- [Requirement]
In the entries below, the lines from the one with "19: (302, 249, 11.52)" through the one with "[00:05.005]" are to be copied exactly; both ends count.

- [Records for the exercise]
::::

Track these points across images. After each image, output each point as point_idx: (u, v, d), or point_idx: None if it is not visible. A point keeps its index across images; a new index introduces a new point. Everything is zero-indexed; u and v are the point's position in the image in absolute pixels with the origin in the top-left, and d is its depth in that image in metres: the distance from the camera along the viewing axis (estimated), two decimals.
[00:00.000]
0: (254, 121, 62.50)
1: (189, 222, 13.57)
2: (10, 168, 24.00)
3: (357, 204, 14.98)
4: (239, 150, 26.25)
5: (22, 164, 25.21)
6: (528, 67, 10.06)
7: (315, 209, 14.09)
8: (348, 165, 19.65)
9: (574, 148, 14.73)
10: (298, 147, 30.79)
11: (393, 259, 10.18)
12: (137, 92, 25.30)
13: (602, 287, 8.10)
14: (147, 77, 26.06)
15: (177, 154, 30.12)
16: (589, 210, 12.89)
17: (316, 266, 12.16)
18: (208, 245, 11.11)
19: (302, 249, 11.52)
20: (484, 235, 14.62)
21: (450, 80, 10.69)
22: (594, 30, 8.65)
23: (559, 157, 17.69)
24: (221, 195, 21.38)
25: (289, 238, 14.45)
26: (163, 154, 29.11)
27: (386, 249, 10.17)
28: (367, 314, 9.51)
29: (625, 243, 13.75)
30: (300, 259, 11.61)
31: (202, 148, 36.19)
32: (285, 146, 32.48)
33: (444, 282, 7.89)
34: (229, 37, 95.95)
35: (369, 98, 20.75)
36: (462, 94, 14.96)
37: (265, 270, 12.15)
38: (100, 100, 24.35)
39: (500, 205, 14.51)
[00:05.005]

::::

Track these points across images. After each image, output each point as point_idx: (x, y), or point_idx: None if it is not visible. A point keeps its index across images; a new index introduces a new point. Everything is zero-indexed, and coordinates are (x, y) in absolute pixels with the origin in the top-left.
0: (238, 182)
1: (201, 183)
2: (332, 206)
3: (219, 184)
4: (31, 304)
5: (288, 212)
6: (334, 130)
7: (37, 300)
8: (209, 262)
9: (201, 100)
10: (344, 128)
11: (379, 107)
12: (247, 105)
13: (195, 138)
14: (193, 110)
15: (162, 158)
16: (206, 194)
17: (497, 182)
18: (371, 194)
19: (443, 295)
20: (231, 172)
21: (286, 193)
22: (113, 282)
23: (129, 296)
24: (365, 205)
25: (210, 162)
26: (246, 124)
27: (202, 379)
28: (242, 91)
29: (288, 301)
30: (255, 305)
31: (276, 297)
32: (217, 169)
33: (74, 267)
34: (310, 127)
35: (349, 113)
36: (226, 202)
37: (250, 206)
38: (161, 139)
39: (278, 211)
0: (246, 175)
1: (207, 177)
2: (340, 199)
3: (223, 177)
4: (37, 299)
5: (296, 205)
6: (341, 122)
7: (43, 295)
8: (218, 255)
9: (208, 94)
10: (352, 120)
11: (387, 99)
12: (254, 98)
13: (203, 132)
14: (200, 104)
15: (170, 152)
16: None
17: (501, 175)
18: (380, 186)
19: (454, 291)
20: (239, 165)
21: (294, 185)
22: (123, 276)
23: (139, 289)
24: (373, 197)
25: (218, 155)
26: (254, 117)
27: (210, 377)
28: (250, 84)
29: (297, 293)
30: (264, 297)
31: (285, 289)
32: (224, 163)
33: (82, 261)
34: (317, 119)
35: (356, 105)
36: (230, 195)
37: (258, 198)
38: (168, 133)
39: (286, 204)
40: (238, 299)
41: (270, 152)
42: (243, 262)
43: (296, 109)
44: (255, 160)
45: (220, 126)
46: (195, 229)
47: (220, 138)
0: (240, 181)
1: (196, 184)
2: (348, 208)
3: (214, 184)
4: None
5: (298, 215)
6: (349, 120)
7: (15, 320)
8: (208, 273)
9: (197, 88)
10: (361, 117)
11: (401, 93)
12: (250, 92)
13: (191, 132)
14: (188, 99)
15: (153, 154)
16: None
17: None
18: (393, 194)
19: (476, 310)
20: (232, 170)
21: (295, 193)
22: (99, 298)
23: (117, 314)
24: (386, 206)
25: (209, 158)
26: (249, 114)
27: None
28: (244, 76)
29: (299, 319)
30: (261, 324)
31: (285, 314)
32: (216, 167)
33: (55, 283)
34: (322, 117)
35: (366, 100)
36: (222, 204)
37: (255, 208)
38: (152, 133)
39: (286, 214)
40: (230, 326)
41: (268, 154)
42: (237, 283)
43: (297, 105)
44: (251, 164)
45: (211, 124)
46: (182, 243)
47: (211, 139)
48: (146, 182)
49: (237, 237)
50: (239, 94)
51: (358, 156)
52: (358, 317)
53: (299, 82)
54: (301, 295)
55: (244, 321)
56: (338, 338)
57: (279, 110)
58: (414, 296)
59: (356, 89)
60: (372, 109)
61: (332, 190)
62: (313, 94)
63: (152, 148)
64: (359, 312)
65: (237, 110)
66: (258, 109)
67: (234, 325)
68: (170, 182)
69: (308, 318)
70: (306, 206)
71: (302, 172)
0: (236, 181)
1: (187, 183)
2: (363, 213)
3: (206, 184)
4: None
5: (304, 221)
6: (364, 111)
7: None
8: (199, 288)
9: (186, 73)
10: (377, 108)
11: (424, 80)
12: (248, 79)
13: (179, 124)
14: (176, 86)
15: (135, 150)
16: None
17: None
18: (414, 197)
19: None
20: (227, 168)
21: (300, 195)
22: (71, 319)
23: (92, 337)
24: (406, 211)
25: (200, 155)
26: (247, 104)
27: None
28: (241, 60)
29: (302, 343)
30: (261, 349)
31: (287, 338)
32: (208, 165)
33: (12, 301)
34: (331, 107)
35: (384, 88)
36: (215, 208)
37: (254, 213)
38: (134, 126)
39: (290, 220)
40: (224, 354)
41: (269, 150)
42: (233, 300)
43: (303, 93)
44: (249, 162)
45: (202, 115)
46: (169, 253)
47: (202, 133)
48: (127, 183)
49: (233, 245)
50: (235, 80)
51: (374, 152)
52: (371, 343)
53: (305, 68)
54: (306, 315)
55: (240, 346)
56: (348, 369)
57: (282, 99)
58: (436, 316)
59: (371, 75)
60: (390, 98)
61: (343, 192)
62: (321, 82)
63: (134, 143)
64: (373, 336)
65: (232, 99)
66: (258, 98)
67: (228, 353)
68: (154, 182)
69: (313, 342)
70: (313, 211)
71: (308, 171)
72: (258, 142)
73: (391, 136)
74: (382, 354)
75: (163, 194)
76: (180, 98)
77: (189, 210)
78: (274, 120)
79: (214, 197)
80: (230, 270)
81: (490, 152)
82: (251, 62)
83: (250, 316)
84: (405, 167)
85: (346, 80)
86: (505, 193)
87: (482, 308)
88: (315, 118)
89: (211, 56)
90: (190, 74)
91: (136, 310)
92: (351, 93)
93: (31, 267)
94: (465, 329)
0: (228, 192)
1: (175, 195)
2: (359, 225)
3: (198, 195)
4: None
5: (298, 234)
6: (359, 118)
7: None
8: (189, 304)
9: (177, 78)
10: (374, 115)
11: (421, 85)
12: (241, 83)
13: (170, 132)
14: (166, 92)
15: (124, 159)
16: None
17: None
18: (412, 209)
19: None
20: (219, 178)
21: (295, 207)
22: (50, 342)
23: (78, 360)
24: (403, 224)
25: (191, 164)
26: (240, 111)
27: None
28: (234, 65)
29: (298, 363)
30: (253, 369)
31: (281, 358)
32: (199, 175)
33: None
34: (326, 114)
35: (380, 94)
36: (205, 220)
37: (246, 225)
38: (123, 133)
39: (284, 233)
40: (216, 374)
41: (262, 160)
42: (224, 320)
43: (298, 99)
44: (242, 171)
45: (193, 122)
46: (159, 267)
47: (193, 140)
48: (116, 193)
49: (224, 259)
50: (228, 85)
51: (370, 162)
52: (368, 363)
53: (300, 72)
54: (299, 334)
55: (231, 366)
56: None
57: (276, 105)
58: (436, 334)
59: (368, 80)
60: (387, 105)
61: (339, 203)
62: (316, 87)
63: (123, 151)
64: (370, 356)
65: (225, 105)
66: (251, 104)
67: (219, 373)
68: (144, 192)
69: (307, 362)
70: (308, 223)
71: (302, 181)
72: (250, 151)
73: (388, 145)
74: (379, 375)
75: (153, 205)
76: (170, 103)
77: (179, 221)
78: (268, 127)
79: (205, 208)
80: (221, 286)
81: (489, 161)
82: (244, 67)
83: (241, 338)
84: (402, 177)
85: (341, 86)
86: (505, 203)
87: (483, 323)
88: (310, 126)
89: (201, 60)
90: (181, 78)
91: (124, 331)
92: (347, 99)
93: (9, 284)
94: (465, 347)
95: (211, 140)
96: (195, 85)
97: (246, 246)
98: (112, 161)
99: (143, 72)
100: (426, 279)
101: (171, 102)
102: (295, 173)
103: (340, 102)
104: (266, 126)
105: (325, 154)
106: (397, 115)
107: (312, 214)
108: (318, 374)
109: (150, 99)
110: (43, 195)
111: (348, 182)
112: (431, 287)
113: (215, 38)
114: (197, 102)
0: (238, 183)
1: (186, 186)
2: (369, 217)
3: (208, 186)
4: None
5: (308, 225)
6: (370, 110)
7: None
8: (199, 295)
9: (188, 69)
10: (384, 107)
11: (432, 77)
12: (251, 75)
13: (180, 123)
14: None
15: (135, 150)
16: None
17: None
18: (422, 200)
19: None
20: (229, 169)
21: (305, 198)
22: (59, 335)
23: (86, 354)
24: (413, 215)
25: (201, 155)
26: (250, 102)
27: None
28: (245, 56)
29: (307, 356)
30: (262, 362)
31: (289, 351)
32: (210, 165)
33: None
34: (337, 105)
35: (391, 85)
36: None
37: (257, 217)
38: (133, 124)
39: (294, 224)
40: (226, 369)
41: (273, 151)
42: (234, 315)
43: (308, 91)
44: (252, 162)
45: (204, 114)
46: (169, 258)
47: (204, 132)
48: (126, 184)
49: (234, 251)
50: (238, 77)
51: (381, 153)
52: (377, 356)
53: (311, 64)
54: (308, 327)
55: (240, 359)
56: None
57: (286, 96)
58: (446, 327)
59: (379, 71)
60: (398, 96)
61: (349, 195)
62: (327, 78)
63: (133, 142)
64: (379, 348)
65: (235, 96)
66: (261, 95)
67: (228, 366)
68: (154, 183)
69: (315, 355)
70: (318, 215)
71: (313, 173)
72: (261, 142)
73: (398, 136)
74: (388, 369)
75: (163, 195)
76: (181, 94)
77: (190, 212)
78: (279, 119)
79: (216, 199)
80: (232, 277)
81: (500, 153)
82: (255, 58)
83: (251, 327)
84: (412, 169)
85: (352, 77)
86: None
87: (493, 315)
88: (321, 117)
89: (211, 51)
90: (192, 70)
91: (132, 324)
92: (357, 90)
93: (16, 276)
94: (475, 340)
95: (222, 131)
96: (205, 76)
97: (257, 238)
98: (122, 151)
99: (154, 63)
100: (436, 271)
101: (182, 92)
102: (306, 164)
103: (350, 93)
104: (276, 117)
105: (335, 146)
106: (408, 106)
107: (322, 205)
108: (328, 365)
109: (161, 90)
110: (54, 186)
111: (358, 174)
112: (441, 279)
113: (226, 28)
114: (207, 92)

::::

- [Written reply]
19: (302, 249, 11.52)
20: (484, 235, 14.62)
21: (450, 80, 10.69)
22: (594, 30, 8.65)
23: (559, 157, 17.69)
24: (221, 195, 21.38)
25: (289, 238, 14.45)
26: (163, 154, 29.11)
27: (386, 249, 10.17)
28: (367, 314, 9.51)
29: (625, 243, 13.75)
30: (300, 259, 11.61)
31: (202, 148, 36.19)
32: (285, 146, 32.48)
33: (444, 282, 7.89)
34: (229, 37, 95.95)
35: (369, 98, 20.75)
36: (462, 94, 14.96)
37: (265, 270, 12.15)
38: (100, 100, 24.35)
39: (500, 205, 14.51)
[00:05.005]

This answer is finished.